**DOCUMENT EXTRACT:**
.....

Electric Wiring Color Codes

This Wikipedia article gives lots of info about wiring and color codes used in various countries around the world.


Fish RM, Geddes LA. Conduction of electrical current to and through the human body: a review. Eplasty. 2009;9:e44. Published 2009 Oct 12.

Kuphaldt,Tony R., Lessons In Electric Circuits -- Volume I - Chapter 3 - ELECTRICAL SAFETY. Copyright (C) 2000-2020, Revised November 06, 2021.

This article is accurate and true to the best of the author’s knowledge. Content is for informational or entertainment purposes only and does not substitute for personal counsel or professional advice in business, financial, legal, or technical matters.

Questions & Answers

Question: When an iron pole is wet, why doesn't the current flow through the water?

Answer: Current will flow through water, but only if it completes a circuit. The amount of current that flows depends on the nature of the water. Deionised or distilled water has few ions, so the current will be small. Ordinary tap water will conduct electricity because of dissolved chlorine, aluminum salts used for deflocculation, etc.

Question: I bought a new dishwasher with stainless steel door. The door shocked me. I hired an electrician, who tested the door as carrying 79 volts. He tightened the ground in my wall which reduced the door's voltage to 47. He tightened the ground in the dishwasher's junction box. Now it doesn't shock me. I am concerned where the electricity is coming from to get to the dishwasher door. Is making the ground solid hiding a defect in the dishwasher?

Answer: I suggest you get another electrician who can deal with this floating ground situation. The rise in voltage could be due to any appliance with a live to ground fault, and if the electrician disconnects appliances one by one, they may be able to identify which one is causing the problem. The fault could also be caused by a live to ground fault in adjacent premises and this can be communicated to adjacent buildings via connected water pipes. It would be interesting to know how the electrician measured the ground voltage. Did he measure the voltage between ground and neutral? Or ground and the ground rod? Is there even a ground rod? Is it working properly? Is it connected? (one of the functions of the rod is to keep the touch voltage down to a safe level).

.....

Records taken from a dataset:

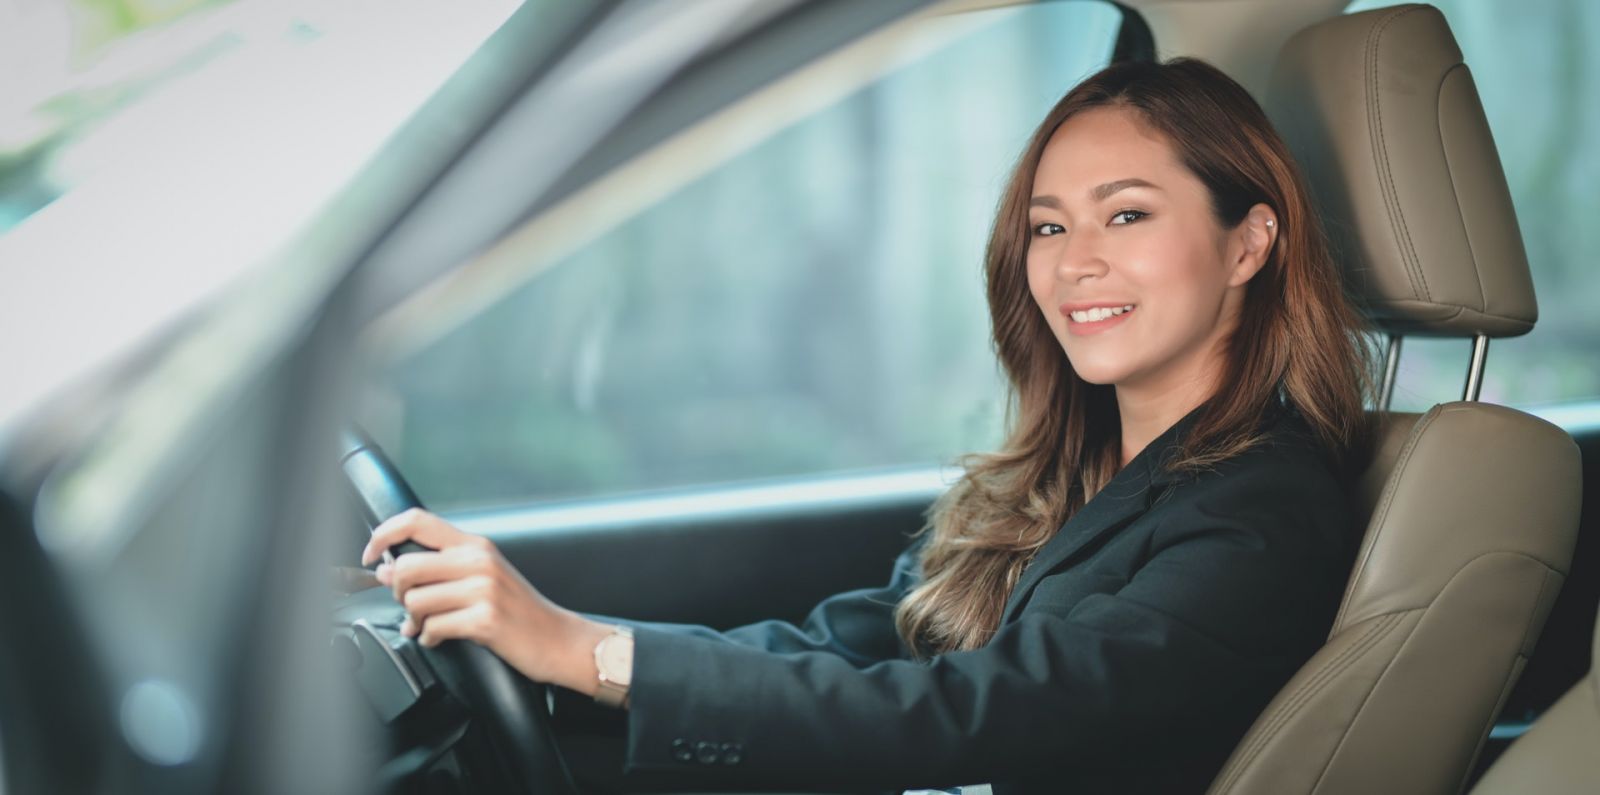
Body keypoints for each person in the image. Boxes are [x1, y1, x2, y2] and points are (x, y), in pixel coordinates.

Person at [360, 57, 1375, 794]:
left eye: (1127, 215)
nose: (1073, 265)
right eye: (1048, 227)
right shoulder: (1063, 472)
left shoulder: (1261, 514)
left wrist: (584, 653)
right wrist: (558, 653)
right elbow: (852, 650)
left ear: (1248, 244)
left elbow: (976, 715)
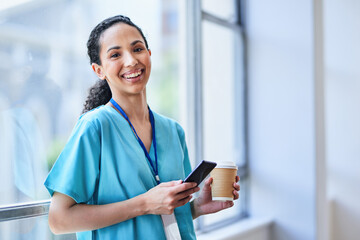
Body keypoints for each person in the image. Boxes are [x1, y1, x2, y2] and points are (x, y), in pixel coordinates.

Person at [44, 15, 240, 240]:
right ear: (99, 70)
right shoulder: (94, 127)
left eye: (137, 49)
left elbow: (164, 215)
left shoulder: (173, 131)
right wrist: (144, 204)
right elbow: (59, 220)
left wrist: (197, 207)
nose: (131, 61)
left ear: (149, 54)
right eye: (116, 54)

.....

**TASK INSTRUCTIONS:**
a) Retype the section of the wiring color codes page that opens with the words containing "This Wikipedia article" and closes with "through the water?".
b) According to the wiring color codes page, what voltage did the dishwasher door carry after the electrician tightened the ground in the wall?
c) Continue the wiring color codes page from its last sentence.

**ANSWERS TO THE PROBLEMS:**
a)
This Wikipedia article gives lots of info about wiring and color codes used in various countries around the world.


Fish RM, Geddes LA. Conduction of electrical current to and through the human body: a review. Eplasty. 2009;9:e44. Published 2009 Oct 12.

Kuphaldt,Tony R., Lessons In Electric Circuits -- Volume I - Chapter 3 - ELECTRICAL SAFETY. Copyright (C) 2000-2020, Revised November 06, 2021.

This article is accurate and true to the best of the author’s knowledge. Content is for informational or entertainment purposes only and does not substitute for personal counsel or professional advice in business, financial, legal, or technical matters.

Questions & Answers

Question: When an iron pole is wet, why doesn't the current flow through the water?

b) 47 volts.

c)
Question: I put together a treadmill, and there is a ground wire with a metal circle on the end that I'm supposed to put a screw through to attach to the frame of the treadmill. The problem is, there's no way I can get the screw screwed in. Would it be safe to just tape the ground wire metal part to the metal frame?

Answer: No, you'd need a better, more reliable connection than that. You could drill a hole, sand off any paint to expose metal and use a self-taping screw with a washer. Alternatively, drill a larger hole and use a bolt with a nut and spring washer or lock nut.

Question: What is the symbol of ground wire?

Answer: A vertical line with three horizontal lines under it, successively decreasing in width.

Question: Where do I wire the earth on an RCD?

Answer: An RCD doesn't have an earth (ground) connection. It has an incoming live and neutral pair and an outgoing live and neutral pair. If there's a difference between the current flowing out the live and the neutral current returning, it will trip.

Older style ELCBs were voltage sensing devices that tripped when they detected dangerous voltages on earthed metalwork. If this voltage exceeded a set level wrt a remote reference earthed electrode, the device would trip.

RCDs used to be called current-operated ELCBs which led to confusion, hence the current name.

Question: Why is the voltage between Neutral and Ground more than 25VAC in the house we rent now?

Answer: The neutral and ground may not be connected together in the house. This would be the case if a TT grounding system is used. Also if the house is fed by a cable with metal armor/conduit and there isn't continuity back to the transformer, this could result in a difference in potential.

The safest thing to do is get an electrician to check out the situation.

Question: What are the materials for ground Earth and neutral?

Answer: Various materials are used. Copper for conductors, galvanized steel or copper for rods, brass or nickel plated cable clamps.

Question: What is white wire?

Answer: It depends on the country. In the US and Canada, white or grey are used for neutral, but in Australia, white is used for phase 2 in a multiphase system or for "switched active".

In the US, white could also be used as a switched wire (e.g. for lights) and sometimes black tape at the ends indicate this. In any case, before someone attempts to modify wiring, they should ensure power is switched off at the breaker panel, plus double check with a neon tester that power is definitely off for the circuit.

This Wikipedia guide shows the colours used in each country:

Question: My ground terminals shows they got voltage, can I get a quick solution?

Answer: The best thing to do is to get an electrician to suss out the situation. Floating grounds can be dangerous if the potential is at a dangerously high level compared to other metal appliances or services within touching distance.

© 2013 Eugene Brennan


Cal Stowe from Houston, TX on August 12, 2019:

In my outside main breaker panel, the neutral bus is connected to:

1) the ground bus

2) earth electrode

3) conductor back to the transformer

4) 100 kva surge protector

This panel is connected to an inside panel with all the individual breakers.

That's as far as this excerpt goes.